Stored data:
════════
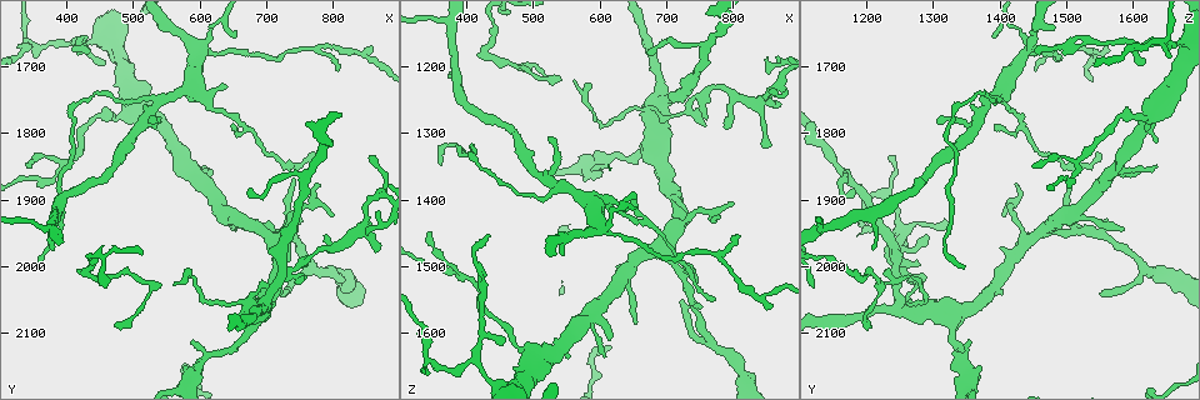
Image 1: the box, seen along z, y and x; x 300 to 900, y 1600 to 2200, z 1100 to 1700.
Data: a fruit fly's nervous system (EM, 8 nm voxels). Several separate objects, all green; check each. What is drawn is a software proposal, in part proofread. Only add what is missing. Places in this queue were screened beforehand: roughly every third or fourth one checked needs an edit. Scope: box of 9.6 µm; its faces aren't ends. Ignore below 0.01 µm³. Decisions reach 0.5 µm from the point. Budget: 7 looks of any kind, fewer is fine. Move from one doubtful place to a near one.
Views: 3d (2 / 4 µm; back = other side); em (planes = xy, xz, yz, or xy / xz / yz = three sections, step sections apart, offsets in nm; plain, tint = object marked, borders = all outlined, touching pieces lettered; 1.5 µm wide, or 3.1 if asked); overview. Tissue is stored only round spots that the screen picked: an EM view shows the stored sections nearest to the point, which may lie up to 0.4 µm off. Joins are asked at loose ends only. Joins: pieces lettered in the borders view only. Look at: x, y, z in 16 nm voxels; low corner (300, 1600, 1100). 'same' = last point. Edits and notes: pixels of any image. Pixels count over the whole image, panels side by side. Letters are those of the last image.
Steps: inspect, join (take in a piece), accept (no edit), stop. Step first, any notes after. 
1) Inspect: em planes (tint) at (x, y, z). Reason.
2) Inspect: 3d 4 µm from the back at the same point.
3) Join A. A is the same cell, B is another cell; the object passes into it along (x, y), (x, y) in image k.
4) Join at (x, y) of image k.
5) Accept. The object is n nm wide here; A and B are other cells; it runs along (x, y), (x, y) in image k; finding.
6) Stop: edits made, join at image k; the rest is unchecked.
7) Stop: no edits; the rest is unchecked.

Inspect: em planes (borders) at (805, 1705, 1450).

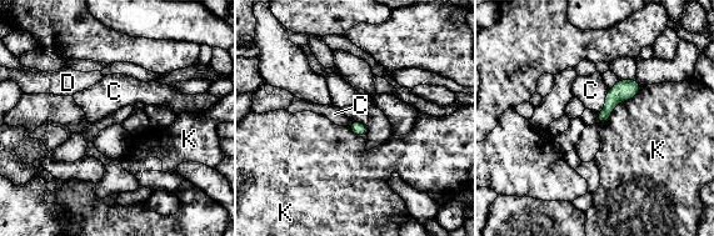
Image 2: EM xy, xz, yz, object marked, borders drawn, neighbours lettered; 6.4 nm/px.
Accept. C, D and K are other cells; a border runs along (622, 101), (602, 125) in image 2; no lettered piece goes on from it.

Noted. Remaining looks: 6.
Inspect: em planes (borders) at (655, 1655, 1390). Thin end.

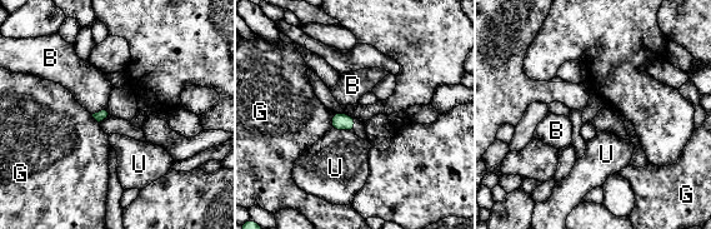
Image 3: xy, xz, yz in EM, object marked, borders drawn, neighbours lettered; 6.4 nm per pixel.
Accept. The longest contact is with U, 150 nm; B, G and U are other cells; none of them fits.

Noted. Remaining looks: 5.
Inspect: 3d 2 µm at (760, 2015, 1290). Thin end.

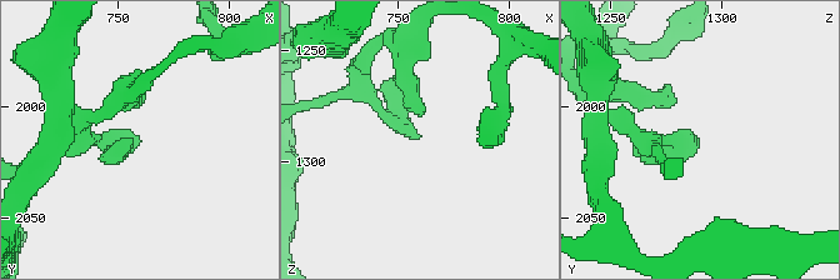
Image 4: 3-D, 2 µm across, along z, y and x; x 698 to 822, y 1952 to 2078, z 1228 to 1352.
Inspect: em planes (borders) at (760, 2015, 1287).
════════
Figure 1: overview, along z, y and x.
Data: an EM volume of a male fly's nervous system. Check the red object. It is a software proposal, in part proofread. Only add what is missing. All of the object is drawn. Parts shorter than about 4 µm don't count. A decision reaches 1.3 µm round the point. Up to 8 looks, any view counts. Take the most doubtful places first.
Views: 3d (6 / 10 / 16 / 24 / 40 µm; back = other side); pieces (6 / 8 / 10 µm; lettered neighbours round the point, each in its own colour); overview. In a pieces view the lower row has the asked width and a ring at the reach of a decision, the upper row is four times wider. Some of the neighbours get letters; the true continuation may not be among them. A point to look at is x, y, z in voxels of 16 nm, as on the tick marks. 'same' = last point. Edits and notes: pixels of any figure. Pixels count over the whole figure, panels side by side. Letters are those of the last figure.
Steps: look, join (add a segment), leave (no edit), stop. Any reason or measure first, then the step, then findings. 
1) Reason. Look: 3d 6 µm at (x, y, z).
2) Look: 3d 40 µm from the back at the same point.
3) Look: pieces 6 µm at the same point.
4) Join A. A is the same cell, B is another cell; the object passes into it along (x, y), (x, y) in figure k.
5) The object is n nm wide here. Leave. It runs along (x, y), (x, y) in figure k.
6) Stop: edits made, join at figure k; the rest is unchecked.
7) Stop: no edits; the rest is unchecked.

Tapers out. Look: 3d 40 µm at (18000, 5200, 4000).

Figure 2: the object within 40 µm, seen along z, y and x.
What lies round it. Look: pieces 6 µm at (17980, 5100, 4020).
════════
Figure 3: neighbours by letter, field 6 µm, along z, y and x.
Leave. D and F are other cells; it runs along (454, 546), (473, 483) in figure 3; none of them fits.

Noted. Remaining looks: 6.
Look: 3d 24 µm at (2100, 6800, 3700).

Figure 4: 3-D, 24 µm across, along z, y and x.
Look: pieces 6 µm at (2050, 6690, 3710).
════════
▸ **What you are asked to do**
If a line in the records above contains "into", copy that line.

▸ **Task result**
3) Join A. A is the same cell, B is another cell; the object passes into it along (x, y), (x, y) in image k.
4) Join A. A is the same cell, B is another cell; the object passes into it along (x, y), (x, y) in figure k.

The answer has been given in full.